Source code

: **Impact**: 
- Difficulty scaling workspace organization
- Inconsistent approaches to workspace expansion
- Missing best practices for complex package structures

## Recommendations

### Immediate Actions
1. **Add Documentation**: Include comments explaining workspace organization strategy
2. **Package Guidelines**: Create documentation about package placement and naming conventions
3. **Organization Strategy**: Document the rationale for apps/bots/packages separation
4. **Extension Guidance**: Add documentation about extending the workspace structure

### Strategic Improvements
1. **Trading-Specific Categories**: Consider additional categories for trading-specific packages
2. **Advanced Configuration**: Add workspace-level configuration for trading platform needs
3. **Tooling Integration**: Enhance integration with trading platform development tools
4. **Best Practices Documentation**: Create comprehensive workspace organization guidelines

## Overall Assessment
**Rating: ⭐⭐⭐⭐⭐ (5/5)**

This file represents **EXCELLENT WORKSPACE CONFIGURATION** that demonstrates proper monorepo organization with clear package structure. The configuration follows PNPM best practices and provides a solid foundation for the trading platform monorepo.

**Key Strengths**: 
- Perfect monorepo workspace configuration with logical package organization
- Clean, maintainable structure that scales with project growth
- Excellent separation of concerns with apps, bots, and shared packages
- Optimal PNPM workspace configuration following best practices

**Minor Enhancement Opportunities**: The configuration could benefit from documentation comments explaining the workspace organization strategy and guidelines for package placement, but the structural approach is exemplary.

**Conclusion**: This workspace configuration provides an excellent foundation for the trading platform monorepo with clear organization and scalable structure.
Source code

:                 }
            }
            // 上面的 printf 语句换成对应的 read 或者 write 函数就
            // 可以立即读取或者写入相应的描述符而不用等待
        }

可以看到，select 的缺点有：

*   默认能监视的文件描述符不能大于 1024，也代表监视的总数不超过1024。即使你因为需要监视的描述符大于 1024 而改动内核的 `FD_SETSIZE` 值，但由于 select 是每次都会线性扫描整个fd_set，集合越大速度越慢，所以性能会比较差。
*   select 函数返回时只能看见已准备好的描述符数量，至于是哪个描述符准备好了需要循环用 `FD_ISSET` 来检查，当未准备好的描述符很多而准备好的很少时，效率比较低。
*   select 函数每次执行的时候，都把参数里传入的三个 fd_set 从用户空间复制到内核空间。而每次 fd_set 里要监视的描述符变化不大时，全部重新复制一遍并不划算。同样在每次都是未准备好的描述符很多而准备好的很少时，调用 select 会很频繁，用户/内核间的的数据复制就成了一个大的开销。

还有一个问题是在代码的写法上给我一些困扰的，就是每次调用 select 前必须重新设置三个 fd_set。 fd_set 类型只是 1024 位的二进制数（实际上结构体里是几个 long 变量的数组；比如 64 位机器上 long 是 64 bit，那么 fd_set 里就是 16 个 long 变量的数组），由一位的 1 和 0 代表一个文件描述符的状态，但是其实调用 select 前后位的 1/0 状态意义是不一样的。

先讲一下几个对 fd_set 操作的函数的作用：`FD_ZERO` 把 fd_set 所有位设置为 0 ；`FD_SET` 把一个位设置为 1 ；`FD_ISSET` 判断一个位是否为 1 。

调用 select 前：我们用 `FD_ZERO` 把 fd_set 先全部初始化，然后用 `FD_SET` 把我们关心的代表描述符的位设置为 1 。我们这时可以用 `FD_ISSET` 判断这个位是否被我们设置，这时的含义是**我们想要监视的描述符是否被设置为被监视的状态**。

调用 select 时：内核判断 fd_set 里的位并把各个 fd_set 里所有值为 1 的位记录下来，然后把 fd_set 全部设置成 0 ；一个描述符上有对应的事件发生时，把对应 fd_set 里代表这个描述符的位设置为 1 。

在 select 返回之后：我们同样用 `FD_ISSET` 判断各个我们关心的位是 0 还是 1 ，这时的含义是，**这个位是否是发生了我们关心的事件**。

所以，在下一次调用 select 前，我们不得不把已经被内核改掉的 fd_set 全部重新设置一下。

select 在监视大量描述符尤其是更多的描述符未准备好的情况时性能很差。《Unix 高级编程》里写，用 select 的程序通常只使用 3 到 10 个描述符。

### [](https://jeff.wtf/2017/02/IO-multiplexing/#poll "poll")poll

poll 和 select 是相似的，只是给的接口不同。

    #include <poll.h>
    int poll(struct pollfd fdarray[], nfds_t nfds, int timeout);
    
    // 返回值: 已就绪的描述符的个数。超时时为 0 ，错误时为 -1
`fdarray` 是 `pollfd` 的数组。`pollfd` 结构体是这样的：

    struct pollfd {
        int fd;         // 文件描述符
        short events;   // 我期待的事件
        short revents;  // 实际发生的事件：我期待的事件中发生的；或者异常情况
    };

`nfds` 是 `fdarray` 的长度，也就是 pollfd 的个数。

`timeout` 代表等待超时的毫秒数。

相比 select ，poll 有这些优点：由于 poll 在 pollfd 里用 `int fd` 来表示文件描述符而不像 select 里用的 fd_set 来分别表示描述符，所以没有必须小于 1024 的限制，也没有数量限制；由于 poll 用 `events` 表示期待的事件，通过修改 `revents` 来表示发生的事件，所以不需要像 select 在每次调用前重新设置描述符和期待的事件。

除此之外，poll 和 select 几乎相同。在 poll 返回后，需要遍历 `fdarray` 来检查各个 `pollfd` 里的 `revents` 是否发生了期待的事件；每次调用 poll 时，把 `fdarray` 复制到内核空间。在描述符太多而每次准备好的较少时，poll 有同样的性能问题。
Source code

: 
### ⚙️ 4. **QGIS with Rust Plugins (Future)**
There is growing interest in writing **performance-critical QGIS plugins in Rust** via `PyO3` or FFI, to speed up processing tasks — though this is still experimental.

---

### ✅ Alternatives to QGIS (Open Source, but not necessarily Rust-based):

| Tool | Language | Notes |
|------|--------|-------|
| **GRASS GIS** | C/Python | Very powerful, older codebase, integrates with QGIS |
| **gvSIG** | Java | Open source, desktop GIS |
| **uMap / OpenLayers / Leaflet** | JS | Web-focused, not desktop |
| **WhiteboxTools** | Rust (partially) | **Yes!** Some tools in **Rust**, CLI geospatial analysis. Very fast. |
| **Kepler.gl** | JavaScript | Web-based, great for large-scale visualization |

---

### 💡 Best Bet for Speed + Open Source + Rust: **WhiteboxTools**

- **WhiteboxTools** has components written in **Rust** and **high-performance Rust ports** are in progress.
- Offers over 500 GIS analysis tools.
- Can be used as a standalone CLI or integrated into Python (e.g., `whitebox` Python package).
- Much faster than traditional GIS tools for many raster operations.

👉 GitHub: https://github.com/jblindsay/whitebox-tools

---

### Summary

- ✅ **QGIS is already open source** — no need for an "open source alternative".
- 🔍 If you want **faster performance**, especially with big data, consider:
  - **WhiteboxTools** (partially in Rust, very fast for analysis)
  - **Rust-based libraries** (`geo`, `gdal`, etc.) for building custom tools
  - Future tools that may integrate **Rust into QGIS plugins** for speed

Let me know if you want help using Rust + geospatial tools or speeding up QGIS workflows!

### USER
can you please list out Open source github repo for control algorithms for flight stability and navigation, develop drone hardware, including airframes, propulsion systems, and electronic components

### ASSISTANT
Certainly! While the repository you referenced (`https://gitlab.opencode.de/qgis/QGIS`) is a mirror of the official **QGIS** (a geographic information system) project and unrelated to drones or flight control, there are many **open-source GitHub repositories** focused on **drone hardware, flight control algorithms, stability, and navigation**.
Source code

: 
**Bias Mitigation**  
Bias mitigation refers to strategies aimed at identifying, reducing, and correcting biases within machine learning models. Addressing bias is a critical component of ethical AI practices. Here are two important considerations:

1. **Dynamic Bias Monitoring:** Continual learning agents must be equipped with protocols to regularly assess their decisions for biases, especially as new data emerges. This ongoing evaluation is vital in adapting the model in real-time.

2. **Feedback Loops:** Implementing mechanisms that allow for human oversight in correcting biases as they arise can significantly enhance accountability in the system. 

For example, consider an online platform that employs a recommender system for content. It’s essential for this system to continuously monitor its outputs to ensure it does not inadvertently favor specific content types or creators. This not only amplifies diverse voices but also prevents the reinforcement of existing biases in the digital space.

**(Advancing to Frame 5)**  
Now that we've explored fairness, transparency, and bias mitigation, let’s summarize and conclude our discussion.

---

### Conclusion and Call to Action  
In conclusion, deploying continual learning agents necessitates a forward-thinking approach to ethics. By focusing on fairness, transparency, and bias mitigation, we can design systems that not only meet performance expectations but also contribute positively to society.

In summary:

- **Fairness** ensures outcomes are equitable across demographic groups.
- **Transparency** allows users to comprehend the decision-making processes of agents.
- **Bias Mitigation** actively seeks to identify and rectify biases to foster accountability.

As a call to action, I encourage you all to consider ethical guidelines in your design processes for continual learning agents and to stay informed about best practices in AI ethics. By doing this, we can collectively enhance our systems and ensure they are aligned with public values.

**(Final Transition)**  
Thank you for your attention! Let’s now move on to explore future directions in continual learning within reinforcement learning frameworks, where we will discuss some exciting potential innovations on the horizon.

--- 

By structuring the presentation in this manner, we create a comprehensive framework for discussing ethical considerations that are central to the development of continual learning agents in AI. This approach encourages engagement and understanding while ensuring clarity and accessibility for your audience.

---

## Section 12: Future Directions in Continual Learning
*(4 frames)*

◇ ◇ ◇ ◇

PROBLEM TO SOLVE: Reproduce the material from the line containing "Let me know" through the line containing "1. **Dynamic Bias", including both of those lines.

EXPECTED ANSWER:
Let me know if you want help using Rust + geospatial tools or speeding up QGIS workflows!

### USER
can you please list out Open source github repo for control algorithms for flight stability and navigation, develop drone hardware, including airframes, propulsion systems, and electronic components

### ASSISTANT
Certainly! While the repository you referenced (`https://gitlab.opencode.de/qgis/QGIS`) is a mirror of the official **QGIS** (a geographic information system) project and unrelated to drones or flight control, there are many **open-source GitHub repositories** focused on **drone hardware, flight control algorithms, stability, and navigation**.
Source code

: 
**Bias Mitigation**  
Bias mitigation refers to strategies aimed at identifying, reducing, and correcting biases within machine learning models. Addressing bias is a critical component of ethical AI practices. Here are two important considerations:

1. **Dynamic Bias Monitoring:** Continual learning agents must be equipped with protocols to regularly assess their decisions for biases, especially as new data emerges. This ongoing evaluation is vital in adapting the model in real-time.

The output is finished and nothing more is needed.